The data below should be restated word for word, pictures omitted.

Data to process
::::

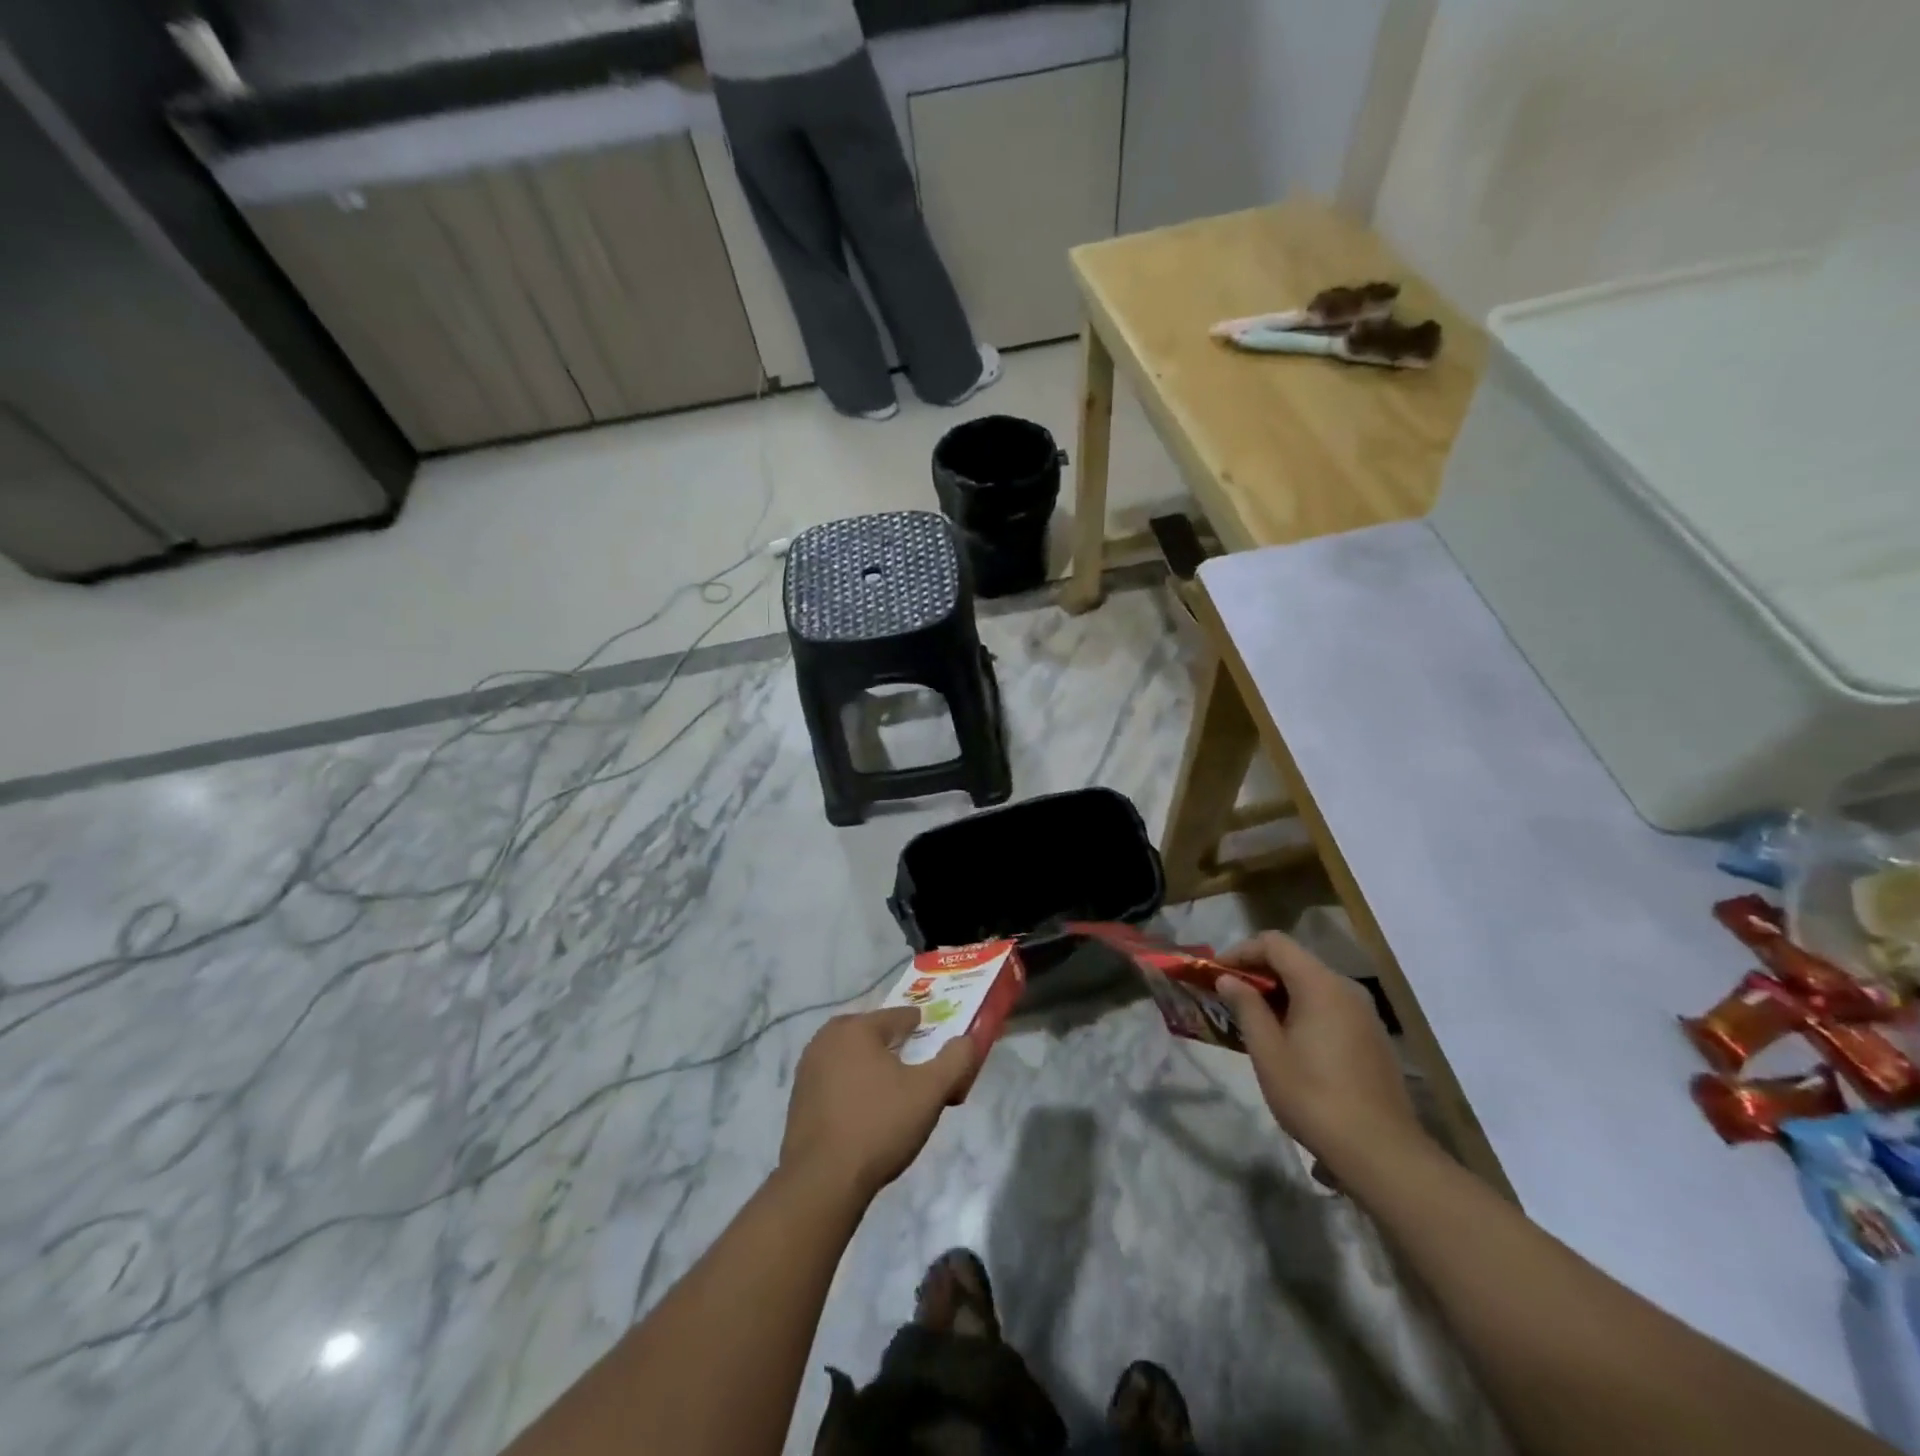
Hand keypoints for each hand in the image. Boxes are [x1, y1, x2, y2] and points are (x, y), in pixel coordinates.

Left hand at [781, 1008, 976, 1202]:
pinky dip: (852, 1087)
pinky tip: (865, 1113)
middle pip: (872, 1033)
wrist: (821, 1182)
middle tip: (915, 1072)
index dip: (923, 1031)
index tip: (937, 1052)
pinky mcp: (798, 1098)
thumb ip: (955, 1060)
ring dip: (872, 1067)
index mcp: (857, 1027)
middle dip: (895, 1046)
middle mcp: (827, 1038)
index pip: (899, 1016)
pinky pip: (834, 1080)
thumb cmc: (879, 1126)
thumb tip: (967, 1040)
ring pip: (851, 1056)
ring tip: (893, 1095)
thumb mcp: (930, 1092)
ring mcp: (808, 1068)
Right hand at [1217, 932, 1426, 1173]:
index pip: (1274, 944)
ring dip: (1280, 993)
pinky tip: (1289, 1041)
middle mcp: (1346, 989)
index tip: (1217, 974)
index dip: (1240, 951)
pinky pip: (1330, 1007)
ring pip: (1313, 985)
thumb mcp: (1268, 1051)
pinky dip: (1303, 1009)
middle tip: (1229, 997)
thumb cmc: (1314, 1097)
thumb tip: (1228, 980)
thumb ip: (1246, 1007)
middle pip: (1295, 961)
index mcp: (1320, 985)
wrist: (1381, 1153)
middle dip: (1258, 973)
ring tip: (1254, 1020)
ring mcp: (1365, 1014)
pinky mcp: (1373, 1037)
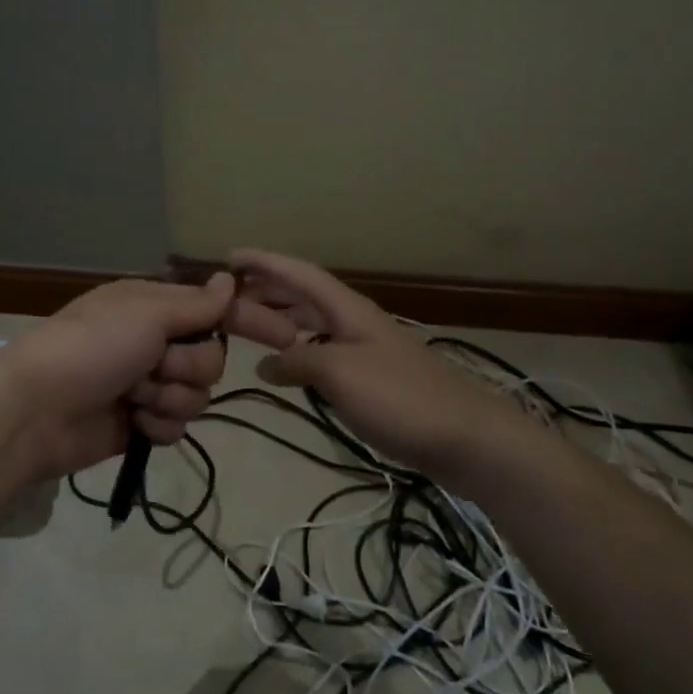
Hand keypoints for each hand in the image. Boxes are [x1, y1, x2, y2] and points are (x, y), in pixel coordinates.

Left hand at [0, 273, 234, 479]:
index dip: (230, 322)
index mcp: (151, 307)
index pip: (209, 311)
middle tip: (154, 366)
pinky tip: (133, 423)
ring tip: (134, 398)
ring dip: (169, 398)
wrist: (37, 410)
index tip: (255, 333)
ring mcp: (146, 386)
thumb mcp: (145, 313)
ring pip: (197, 395)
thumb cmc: (92, 347)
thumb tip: (230, 280)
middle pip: (210, 358)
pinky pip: (177, 426)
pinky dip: (157, 426)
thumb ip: (195, 304)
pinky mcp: (140, 425)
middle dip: (188, 367)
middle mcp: (153, 343)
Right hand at [224, 250, 550, 479]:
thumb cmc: (399, 396)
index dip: (265, 262)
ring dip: (280, 318)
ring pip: (312, 323)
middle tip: (228, 295)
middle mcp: (354, 321)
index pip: (299, 274)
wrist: (464, 437)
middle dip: (267, 289)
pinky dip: (297, 351)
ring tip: (246, 325)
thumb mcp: (338, 373)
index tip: (230, 256)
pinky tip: (286, 367)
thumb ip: (297, 361)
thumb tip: (265, 366)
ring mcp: (364, 349)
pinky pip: (322, 351)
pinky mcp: (371, 378)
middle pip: (304, 295)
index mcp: (348, 309)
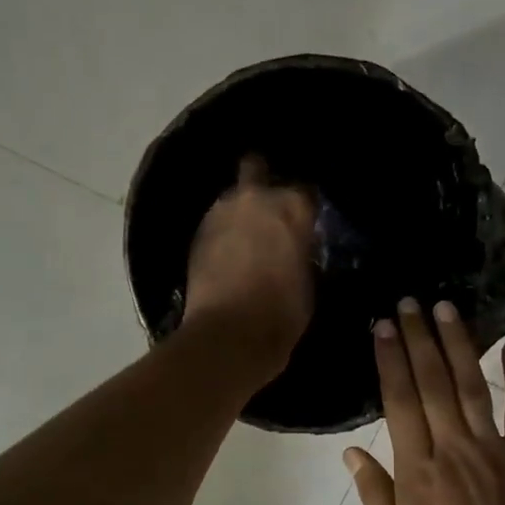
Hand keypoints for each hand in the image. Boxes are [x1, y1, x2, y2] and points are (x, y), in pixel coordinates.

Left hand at [184, 155, 316, 378]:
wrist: (228, 335)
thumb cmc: (282, 312)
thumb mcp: (308, 281)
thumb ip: (302, 252)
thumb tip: (296, 248)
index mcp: (292, 207)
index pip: (305, 192)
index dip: (306, 208)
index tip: (306, 223)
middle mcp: (254, 198)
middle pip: (257, 169)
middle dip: (263, 182)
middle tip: (271, 210)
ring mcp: (220, 212)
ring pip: (233, 197)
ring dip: (241, 209)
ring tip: (248, 234)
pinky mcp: (197, 234)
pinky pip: (216, 222)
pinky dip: (224, 231)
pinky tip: (230, 251)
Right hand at [344, 299, 504, 504]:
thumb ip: (376, 494)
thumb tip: (351, 452)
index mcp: (417, 470)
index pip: (399, 401)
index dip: (390, 359)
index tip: (384, 326)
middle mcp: (452, 448)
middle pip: (432, 383)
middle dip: (418, 338)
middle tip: (409, 302)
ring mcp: (493, 449)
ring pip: (471, 385)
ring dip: (458, 344)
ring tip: (445, 309)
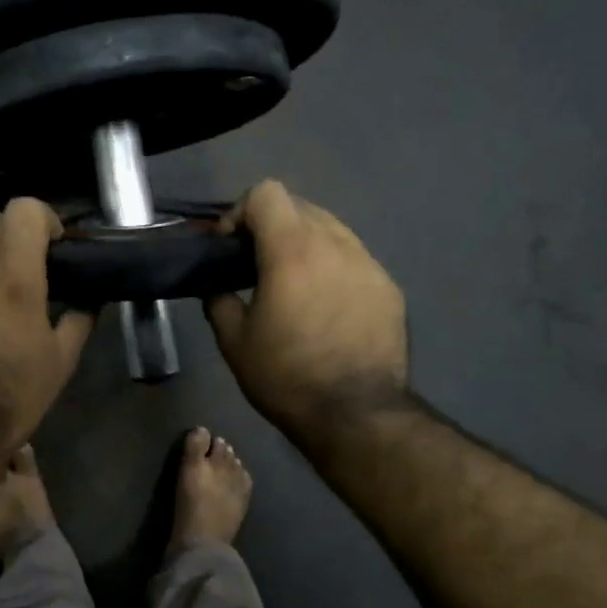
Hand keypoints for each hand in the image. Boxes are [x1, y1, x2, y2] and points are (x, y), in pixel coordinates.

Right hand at [205, 180, 409, 437]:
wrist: (356, 414)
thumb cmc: (286, 376)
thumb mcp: (233, 342)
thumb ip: (218, 300)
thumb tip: (217, 286)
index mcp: (293, 250)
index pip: (266, 193)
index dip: (239, 212)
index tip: (229, 248)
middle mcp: (336, 244)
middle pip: (300, 206)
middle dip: (271, 226)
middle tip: (256, 265)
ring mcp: (369, 263)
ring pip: (331, 229)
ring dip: (304, 244)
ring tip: (293, 285)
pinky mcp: (389, 287)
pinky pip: (354, 259)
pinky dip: (332, 268)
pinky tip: (325, 306)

::::

Your solution
Hand keypoints for each hand in the image. Boxes are [x1, y1, x2, y2] and points are (x, y), in pixel coordinates.

Left hand at [781, 1008, 976, 1202]:
pinky dip: (852, 1087)
pinky tip: (865, 1113)
middle pip: (872, 1033)
wrist: (821, 1182)
middle tip: (915, 1072)
index dip: (923, 1031)
index tip: (937, 1052)
pinky mcp: (798, 1098)
thumb ip: (955, 1060)
ring dip: (872, 1067)
index mcp: (857, 1027)
middle dip: (895, 1046)
middle mcp: (827, 1038)
index pip: (899, 1016)
pinky pip: (834, 1080)
thumb cmc: (879, 1126)
thumb tip: (967, 1040)
ring pip: (851, 1056)
ring tip: (893, 1095)
thumb mcp: (930, 1092)
ring mcp: (808, 1068)
Right hand at [1217, 932, 1426, 1173]:
index pip: (1274, 944)
ring dip: (1280, 993)
pinky tip: (1289, 1041)
middle mcp: (1346, 989)
index tip: (1217, 974)
index dip: (1240, 951)
pinky pip: (1330, 1007)
ring pip: (1313, 985)
thumb mcp: (1268, 1051)
pinky dip: (1303, 1009)
middle tip: (1229, 997)
thumb cmc: (1314, 1097)
thumb tip: (1228, 980)
thumb ip: (1246, 1007)
middle pip: (1295, 961)
index mcp: (1320, 985)
wrist: (1381, 1153)
middle dip: (1258, 973)
ring tip: (1254, 1020)
ring mcp: (1365, 1014)
pinky mcp: (1373, 1037)
Hand keypoints for each hand in the image. Boxes are [x1, y1, x2, y2] and points are (x, y), in pixel coordinates.

Left hand at [0, 273, 234, 479]:
index dip: (230, 322)
index mcp: (151, 307)
index pip: (209, 311)
middle tip: (154, 366)
pinky tip: (133, 423)
ring tip: (134, 398)
ring dip: (169, 398)
wrist: (37, 410)
index tip: (255, 333)
ring mcp: (146, 386)
thumb mcp: (145, 313)
ring pip: (197, 395)
thumb cmc: (92, 347)
thumb tip: (230, 280)
middle pip: (210, 358)
pinky pip: (177, 426)
pinky dip: (157, 426)
thumb ip: (195, 304)
pinky mcp: (140, 425)
middle dip: (188, 367)
middle mcp: (153, 343)
Right hand at [224, 250, 550, 479]:
thumb cmc: (399, 396)
index dip: (265, 262)
ring dip: (280, 318)
ring pip: (312, 323)
middle tip: (228, 295)
middle mcp: (354, 321)
index pip: (299, 274)
wrist: (464, 437)
middle dip: (267, 289)
pinky dip: (297, 351)
ring tip: (246, 325)
thumb mcp: (338, 373)
index tip: (230, 256)
pinky tip: (286, 367)
thumb ip: (297, 361)
thumb tip: (265, 366)
ring mcp: (364, 349)
pinky pip: (322, 351)
pinky mcp: (371, 378)
middle pip: (304, 295)
index mcp: (348, 309)
Hand keypoints for each hand in the image. Boxes are [x1, y1, x2, y2] and points are (x, y), in pixel coordinates.

Left hand at [184, 155, 316, 378]:
wrist: (228, 335)
thumb cmc: (282, 312)
thumb mcp: (308, 281)
thumb ip: (302, 252)
thumb tip: (296, 248)
index mcp: (292, 207)
index pip: (305, 192)
index dip: (306, 208)
index tip: (306, 223)
middle mcp: (254, 198)
middle pip: (257, 169)
middle dip: (263, 182)
middle tip: (271, 210)
ring mcp: (220, 212)
ring pip: (233, 197)
ring dip: (241, 209)
ring tip: (248, 234)
pinky mcp: (197, 234)
pinky pip: (216, 222)
pinky dip: (224, 231)
pinky tip: (230, 251)
Right hand at [344, 299, 504, 504]:
thumb ip: (376, 494)
thumb tip: (351, 452)
index mcp: (417, 470)
index pip: (399, 401)
index dip: (390, 359)
index tip: (384, 326)
middle mcp: (452, 448)
middle pip: (432, 383)
middle dip: (418, 338)
middle tip: (409, 302)
ring mcp: (493, 449)
ring pip: (471, 385)
ring dip: (458, 344)
ring tip: (445, 309)
Hand keypoints for each hand in the image. Boxes are [x1, y1, x2, y2] and points are (x, y), in pixel coordinates.

Right hand at [205, 180, 409, 437]:
wrist: (356, 414)
thumb cmc: (286, 376)
thumb mcp: (233, 342)
thumb ip: (218, 300)
thumb tip: (217, 286)
index mcp: (293, 250)
index pip: (266, 193)
index dip: (239, 212)
index tip: (229, 248)
middle mcp: (336, 244)
middle pip: (300, 206)
middle dip: (271, 226)
middle tip: (256, 265)
ring mcp: (369, 263)
ring pip: (331, 229)
ring dip: (304, 244)
ring tip: (293, 285)
pinky mcp: (389, 287)
pinky pip: (354, 259)
pinky dip: (332, 268)
pinky tip: (325, 306)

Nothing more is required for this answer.